(Exercise) The output is the lines below from the one with "8: (316, 88, 0.36)" through the one with "39: (19, 87, 0.35)", both included, printed exactly and with no other line.

:: Dataset excerpts

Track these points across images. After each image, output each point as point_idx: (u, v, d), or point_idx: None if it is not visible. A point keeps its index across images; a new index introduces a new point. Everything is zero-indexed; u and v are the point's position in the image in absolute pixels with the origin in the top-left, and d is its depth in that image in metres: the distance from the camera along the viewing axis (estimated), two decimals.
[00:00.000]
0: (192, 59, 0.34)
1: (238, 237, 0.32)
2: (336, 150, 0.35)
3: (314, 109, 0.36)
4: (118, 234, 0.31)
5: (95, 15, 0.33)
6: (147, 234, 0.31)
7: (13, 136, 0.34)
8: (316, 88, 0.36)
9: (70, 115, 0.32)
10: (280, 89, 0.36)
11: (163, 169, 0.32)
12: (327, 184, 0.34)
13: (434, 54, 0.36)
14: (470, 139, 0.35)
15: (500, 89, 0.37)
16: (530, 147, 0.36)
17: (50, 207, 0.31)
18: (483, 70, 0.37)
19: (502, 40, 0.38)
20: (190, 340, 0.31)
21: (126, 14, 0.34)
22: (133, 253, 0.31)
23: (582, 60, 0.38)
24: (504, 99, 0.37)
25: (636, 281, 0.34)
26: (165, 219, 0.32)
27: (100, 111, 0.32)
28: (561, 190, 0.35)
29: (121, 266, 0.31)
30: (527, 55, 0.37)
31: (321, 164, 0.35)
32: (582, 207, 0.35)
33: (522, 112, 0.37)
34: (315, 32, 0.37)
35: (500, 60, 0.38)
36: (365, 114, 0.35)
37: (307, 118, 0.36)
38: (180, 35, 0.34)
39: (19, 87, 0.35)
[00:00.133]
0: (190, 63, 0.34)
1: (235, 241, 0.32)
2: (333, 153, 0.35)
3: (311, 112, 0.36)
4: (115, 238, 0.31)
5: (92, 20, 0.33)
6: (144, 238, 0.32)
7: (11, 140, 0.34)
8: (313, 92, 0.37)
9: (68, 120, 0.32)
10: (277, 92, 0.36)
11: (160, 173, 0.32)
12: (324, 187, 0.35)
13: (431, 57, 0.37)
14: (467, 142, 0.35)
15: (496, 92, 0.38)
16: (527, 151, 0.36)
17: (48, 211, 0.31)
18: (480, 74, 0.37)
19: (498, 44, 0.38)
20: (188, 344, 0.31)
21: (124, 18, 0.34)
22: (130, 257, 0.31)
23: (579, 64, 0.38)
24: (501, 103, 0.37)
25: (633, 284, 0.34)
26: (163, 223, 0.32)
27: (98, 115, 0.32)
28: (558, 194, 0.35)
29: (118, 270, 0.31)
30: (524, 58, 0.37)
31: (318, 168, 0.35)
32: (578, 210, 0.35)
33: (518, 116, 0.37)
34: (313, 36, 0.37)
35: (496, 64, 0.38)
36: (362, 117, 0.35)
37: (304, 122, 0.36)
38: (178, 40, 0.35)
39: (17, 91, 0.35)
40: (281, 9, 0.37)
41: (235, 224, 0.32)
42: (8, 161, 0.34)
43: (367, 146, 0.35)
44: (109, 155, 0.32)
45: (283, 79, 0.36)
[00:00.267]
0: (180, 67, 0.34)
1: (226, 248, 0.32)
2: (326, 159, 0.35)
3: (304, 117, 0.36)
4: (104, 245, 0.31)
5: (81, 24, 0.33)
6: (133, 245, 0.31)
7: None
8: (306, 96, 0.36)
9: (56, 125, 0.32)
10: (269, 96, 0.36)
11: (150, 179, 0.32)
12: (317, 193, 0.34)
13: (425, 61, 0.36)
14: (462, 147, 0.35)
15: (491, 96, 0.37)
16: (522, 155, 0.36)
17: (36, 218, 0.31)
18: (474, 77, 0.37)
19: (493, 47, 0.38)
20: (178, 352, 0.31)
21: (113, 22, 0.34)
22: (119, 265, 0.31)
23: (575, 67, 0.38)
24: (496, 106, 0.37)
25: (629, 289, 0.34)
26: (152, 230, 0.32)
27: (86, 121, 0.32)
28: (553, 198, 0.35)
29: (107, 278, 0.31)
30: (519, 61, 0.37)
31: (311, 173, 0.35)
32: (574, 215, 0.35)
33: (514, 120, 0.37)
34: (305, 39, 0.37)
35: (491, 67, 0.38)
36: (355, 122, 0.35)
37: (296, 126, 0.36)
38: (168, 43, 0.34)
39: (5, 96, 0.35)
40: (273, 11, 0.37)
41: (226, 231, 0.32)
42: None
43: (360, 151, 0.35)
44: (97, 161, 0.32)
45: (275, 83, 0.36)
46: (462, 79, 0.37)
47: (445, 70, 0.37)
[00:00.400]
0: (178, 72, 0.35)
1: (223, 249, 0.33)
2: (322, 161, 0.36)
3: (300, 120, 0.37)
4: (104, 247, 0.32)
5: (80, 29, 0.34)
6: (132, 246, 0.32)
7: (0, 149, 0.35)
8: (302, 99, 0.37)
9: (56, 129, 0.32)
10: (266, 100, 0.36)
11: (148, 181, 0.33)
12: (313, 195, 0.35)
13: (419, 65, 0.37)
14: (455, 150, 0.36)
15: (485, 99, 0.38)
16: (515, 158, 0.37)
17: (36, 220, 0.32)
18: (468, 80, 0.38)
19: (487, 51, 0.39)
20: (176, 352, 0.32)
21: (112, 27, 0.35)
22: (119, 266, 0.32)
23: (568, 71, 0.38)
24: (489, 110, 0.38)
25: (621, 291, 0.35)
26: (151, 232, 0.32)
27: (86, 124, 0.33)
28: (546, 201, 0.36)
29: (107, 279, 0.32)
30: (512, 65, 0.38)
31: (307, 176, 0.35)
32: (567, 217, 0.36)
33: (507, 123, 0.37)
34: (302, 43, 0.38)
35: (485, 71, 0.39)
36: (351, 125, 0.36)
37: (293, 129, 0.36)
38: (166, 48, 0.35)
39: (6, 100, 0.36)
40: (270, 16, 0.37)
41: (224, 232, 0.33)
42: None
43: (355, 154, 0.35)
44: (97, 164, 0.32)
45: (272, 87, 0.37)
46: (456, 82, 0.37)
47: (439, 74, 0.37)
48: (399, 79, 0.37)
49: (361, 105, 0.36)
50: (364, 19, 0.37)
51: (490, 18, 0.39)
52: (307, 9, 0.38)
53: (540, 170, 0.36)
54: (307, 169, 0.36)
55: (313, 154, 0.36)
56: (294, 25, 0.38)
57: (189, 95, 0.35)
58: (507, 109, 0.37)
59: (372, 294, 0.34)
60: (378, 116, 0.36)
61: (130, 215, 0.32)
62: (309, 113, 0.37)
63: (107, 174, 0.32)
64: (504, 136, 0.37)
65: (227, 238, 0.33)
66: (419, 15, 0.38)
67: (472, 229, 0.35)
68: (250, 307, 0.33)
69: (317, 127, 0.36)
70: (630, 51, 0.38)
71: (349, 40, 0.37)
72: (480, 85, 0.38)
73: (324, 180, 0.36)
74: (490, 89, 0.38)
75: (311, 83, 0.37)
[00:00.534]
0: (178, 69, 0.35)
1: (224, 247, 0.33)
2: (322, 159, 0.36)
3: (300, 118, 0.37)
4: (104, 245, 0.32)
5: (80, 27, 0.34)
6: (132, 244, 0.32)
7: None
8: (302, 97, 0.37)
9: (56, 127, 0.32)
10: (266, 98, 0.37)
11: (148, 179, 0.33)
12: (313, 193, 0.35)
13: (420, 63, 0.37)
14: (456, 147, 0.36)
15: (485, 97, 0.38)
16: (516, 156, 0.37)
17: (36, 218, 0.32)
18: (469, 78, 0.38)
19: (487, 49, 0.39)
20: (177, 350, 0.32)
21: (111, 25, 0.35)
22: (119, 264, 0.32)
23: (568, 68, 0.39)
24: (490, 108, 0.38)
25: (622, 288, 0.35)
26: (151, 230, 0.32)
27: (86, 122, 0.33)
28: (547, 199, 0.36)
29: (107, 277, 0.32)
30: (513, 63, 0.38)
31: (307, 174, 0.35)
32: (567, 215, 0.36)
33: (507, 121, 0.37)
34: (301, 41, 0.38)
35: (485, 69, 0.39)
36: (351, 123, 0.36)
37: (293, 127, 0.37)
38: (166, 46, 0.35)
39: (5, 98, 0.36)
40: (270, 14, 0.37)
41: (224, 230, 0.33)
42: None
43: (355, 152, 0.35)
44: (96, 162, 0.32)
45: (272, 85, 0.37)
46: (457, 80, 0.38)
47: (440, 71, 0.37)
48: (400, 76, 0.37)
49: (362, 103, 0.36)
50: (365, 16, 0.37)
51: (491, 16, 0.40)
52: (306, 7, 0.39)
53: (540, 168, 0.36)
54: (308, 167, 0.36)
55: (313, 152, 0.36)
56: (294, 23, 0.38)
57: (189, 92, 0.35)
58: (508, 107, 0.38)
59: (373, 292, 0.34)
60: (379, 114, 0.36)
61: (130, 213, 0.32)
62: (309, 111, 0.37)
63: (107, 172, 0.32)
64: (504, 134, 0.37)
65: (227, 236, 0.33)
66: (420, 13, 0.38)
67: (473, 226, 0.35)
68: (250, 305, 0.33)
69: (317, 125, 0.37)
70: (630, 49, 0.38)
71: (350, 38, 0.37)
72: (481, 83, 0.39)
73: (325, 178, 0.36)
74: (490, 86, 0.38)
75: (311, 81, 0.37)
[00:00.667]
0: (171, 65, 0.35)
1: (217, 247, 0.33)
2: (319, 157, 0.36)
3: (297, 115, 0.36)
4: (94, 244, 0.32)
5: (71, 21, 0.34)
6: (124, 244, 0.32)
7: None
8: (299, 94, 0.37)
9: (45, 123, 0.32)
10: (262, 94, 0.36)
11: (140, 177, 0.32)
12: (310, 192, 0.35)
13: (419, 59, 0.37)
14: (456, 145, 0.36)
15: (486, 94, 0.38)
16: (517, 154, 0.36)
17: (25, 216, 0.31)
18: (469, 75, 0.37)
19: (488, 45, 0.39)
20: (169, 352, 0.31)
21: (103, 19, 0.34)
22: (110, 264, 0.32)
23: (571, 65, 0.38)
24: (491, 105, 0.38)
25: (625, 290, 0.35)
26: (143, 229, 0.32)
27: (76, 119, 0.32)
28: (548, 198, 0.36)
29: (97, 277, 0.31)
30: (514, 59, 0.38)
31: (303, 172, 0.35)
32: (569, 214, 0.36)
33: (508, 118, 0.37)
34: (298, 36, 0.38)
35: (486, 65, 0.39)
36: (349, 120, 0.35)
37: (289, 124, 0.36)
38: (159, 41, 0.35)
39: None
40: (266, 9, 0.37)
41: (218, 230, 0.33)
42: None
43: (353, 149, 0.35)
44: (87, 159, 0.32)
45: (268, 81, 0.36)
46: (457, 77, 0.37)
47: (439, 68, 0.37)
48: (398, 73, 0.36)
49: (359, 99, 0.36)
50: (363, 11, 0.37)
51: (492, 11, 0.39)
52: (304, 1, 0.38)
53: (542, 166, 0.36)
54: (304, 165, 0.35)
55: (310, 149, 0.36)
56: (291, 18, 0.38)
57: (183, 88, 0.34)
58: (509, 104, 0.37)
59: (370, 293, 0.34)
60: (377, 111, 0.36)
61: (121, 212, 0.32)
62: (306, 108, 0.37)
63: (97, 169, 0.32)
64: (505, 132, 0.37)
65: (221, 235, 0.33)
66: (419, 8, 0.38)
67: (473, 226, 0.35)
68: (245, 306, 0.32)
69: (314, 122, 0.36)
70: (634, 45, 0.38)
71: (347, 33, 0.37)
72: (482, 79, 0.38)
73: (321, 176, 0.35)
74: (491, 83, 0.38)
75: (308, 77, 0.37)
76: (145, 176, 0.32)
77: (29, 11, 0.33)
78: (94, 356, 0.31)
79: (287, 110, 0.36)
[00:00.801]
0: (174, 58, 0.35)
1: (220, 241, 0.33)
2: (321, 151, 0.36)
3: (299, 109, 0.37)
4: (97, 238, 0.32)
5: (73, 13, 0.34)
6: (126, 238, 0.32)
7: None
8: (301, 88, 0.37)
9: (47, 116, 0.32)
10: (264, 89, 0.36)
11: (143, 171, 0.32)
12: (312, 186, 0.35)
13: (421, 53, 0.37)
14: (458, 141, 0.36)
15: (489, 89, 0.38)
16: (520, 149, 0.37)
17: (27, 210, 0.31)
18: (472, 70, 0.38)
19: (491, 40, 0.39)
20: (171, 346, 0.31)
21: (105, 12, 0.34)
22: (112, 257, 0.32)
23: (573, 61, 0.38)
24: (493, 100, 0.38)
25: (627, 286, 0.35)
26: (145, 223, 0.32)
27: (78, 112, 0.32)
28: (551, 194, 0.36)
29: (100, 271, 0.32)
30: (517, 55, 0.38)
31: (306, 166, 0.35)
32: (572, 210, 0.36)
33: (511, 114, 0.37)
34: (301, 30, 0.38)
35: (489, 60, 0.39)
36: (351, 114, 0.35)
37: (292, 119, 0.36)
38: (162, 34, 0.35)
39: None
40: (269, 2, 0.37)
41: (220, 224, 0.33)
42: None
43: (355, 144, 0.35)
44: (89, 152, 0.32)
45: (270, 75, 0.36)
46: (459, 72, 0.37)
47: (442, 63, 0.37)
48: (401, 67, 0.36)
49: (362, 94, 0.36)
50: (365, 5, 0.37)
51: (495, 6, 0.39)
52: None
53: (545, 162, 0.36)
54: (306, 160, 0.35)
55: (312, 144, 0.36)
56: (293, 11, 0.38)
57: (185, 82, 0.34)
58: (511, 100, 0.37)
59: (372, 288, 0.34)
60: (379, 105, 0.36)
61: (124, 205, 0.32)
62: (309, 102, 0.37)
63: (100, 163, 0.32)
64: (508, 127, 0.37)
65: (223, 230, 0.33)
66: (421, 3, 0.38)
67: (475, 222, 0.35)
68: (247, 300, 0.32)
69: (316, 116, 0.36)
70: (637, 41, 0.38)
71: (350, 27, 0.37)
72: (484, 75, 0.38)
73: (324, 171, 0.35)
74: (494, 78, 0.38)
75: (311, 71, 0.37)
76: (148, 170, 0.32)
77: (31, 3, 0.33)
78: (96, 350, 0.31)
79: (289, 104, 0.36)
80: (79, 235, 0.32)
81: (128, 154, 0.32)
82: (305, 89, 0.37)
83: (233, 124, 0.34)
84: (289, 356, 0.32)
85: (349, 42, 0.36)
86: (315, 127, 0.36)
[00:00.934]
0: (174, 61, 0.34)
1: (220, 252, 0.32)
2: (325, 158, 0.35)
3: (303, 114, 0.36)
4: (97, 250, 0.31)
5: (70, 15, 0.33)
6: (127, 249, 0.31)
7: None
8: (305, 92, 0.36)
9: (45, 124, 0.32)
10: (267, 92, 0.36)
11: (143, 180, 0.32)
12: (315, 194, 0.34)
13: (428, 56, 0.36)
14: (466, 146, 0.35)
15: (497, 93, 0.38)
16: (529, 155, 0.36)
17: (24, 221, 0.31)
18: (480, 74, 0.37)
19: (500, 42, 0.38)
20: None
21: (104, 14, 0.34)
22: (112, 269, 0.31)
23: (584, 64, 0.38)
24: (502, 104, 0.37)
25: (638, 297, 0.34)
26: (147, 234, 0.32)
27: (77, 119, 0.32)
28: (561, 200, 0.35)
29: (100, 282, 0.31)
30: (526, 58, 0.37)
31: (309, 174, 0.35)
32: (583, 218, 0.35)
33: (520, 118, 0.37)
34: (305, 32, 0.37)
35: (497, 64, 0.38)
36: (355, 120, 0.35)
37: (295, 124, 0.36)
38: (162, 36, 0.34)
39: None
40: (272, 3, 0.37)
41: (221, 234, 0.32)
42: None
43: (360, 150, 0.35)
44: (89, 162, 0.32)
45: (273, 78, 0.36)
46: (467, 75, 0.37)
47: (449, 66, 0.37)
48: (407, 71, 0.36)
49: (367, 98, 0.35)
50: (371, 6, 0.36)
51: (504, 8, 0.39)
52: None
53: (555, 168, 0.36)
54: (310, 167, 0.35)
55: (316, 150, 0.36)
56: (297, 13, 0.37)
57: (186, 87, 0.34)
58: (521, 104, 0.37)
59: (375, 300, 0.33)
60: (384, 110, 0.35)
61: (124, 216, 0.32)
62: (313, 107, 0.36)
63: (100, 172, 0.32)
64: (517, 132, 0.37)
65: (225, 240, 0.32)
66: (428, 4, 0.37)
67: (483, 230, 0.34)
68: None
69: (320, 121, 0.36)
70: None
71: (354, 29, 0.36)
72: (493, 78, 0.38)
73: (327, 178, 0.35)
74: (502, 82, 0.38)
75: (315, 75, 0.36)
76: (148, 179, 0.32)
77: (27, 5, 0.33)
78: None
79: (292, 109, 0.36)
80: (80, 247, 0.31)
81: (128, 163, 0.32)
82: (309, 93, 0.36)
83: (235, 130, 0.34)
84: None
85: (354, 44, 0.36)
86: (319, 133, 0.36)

::::

(Solution to this exercise)
8: (316, 88, 0.36)
9: (70, 115, 0.32)
10: (280, 89, 0.36)
11: (163, 169, 0.32)
12: (327, 184, 0.34)
13: (434, 54, 0.36)
14: (470, 139, 0.35)
15: (500, 89, 0.37)
16: (530, 147, 0.36)
17: (50, 207, 0.31)
18: (483, 70, 0.37)
19: (502, 40, 0.38)
20: (190, 340, 0.31)
21: (126, 14, 0.34)
22: (133, 253, 0.31)
23: (582, 60, 0.38)
24: (504, 99, 0.37)
25: (636, 281, 0.34)
26: (165, 219, 0.32)
27: (100, 111, 0.32)
28: (561, 190, 0.35)
29: (121, 266, 0.31)
30: (527, 55, 0.37)
31: (321, 164, 0.35)
32: (582, 207, 0.35)
33: (522, 112, 0.37)
34: (315, 32, 0.37)
35: (500, 60, 0.38)
36: (365, 114, 0.35)
37: (307, 118, 0.36)
38: (180, 35, 0.34)
39: (19, 87, 0.35)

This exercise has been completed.